Há um ou outro marido de amigas minhas a quem trato por Cro-Magnon, num francês irrepreensível, e que me sorriem por lhes falar nessa língua lindíssima. Mas voltemos atrás. Conseguir chegar ao despojamento da simplicidade, é uma Arte. E a Natureza é Mestra nisso. Assim, vou-lhe dando mais valor, bem como às Artes, à Amizade e ao Silêncio - Ontem foi noite de Superlua. A segunda Lua de Agosto sempre me impressionou pelo seu tamanho e alvura. Nos últimos catorze anos, tenho-a visto nascer no Egeu, vermelha como um jovem sol a quem se mandou um piropo. A Lua nasce silenciosa no mar, com pressa de chegar ao meio do céu, tornando-se branca, intensa e transbordante de Luz. Quem anda, como eu, de turista na vida, olhá-la é uma honra e uma real limpeza de Alma. A sua beleza pura manifesta-se no meu coração e comove-me, como acontecia quando em pequenito e ia ao Teatro com a família. Pensar que os meus olhos, ao vê-la no céu, contemplam a mesma beleza que todos os meus antepassados, em tempos diferentes, foi uma revelação! Como é possível, num segundo, todos ficarmos ligados por um mesmo fio de sensação? Comovo-me. Não estamos sós, nunca estivemos! A energia da memória, criada na mente pela digestão dos Sentido, está permanentemente girando ao nosso redor, neste carrossel incrível do Agora. Talvez pará-lo, seja o segredo da Meditação. Procurar o Deus interior, a parte luminosa de nós, que se esconde sempre que entramos na frequência dos desejos materiais, talvez preferisse dialogar com o brilho da Lua, do Sol e de todas as estrelas que brilham no céu?

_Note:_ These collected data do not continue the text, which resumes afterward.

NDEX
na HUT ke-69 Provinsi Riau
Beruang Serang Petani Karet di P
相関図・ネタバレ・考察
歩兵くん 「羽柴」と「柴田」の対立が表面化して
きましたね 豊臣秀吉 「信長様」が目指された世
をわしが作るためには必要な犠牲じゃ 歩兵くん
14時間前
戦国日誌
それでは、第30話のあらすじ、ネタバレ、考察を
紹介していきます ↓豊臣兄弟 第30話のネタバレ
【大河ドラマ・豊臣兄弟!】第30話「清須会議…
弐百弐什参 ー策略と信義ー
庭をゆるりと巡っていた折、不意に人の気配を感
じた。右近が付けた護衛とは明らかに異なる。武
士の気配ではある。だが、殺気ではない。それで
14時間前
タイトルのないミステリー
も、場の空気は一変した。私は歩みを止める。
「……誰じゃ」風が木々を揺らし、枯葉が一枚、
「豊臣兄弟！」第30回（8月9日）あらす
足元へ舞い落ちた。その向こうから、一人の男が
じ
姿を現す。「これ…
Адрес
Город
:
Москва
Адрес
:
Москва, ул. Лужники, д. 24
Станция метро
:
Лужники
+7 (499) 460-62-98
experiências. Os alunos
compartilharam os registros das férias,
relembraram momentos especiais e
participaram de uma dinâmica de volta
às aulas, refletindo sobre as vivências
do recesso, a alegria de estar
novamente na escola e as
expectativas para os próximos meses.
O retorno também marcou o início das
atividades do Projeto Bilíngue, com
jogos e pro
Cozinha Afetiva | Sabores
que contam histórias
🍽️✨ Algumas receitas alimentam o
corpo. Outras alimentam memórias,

Acordei, há pouco, todo torcido num dos individuais da Casa Nova. Eram três da manhã e a segunda Lua-Cheia de Agosto tinha-se instalado no sofá à minha frente. Olhava-me tranquila. Sempre achei que o Fernando Pessoa tinha aquele mesmo ar, silenciosamente aluado, criativo e sabedor. Que mais se poderia esperar da Lua e de um Poeta? E de repente, também ele ali estava, sentado ao lado dela, com o seu fato escuro puído, um papillon pregado no colarinho da camisa muito alva e uns sapatos, juntos, bem engraxados. Tirou o chapéu que pôs no colo e que de repente era um pequeno gato preto que acariciou distraído. Abracei-os com o olhar e saí para a varanda, contemplar o Oceano de prata. Estranhamente, sentia-me mais alto, como se tivesse crescido durante o sono. Fernando surgiu por detrás de mim e pegou-me no braço. Sem nada dizer, levou-me no seu sonho de Ode Marítima para um cais sem ondas, onde um paquete branco nos aguardava aquela noite, para nos levar a correr mundo. E o imenso cais de pedra, encheu-se de toda a gente que conhecemos. A Saudade tinha vindo despedir-se, talvez da Lua, porque o Fernando e eu ficámos serenamente, a olhar todo aquele mar de gente. Com um vago aceno, entrámos no paquete, que pesava menos do que todas as memórias das nossas vidas e partimos. A proa do navio, aos poucos, foi-se esquecendo da doca e chapinhou na espuma branca e revolta, enchendo-se de lágrimas de gaivotas. Sempre indecisas entre partir e ficar, voavam sobre nós, ficando aos poucos para trás, envoltas num círculo de bruma, àquela hora tardia. Fernando levou o gato à cabeça, que virou chapéu de aba e lentamente acendeu um cigarro. Ouvi-o dizer por dentro - Fumo para não pensar. Não permitir que as ideias sintam, é o bálsamo de cada cigarro, como fiadas de contas de vidro no colar da memória que vou cruzando entre o Sonho e a Realidade. Tudo nos trespassa!

Somos feitos de vento do ar do tempo. Não creio no mar da Esperança, nem na vastidão do Desespero. Tudo é só o toque de lábios da consciência de um qualquer Deus, carimbando as nossas frontes, de quando em vez. O resto é só Desejo Vão, Ilusão e a Agonia da luta pela Sobrevivência, onde cada um tenta encaixar. Nisto, Fernando olhou-me nos olhos e despertou, todo vestido sobre a sua cama. No pequeno quarto, o gato preto tinha subido para o parapeito da janela aberta e ficado a olhar a cidade inteira por despertar.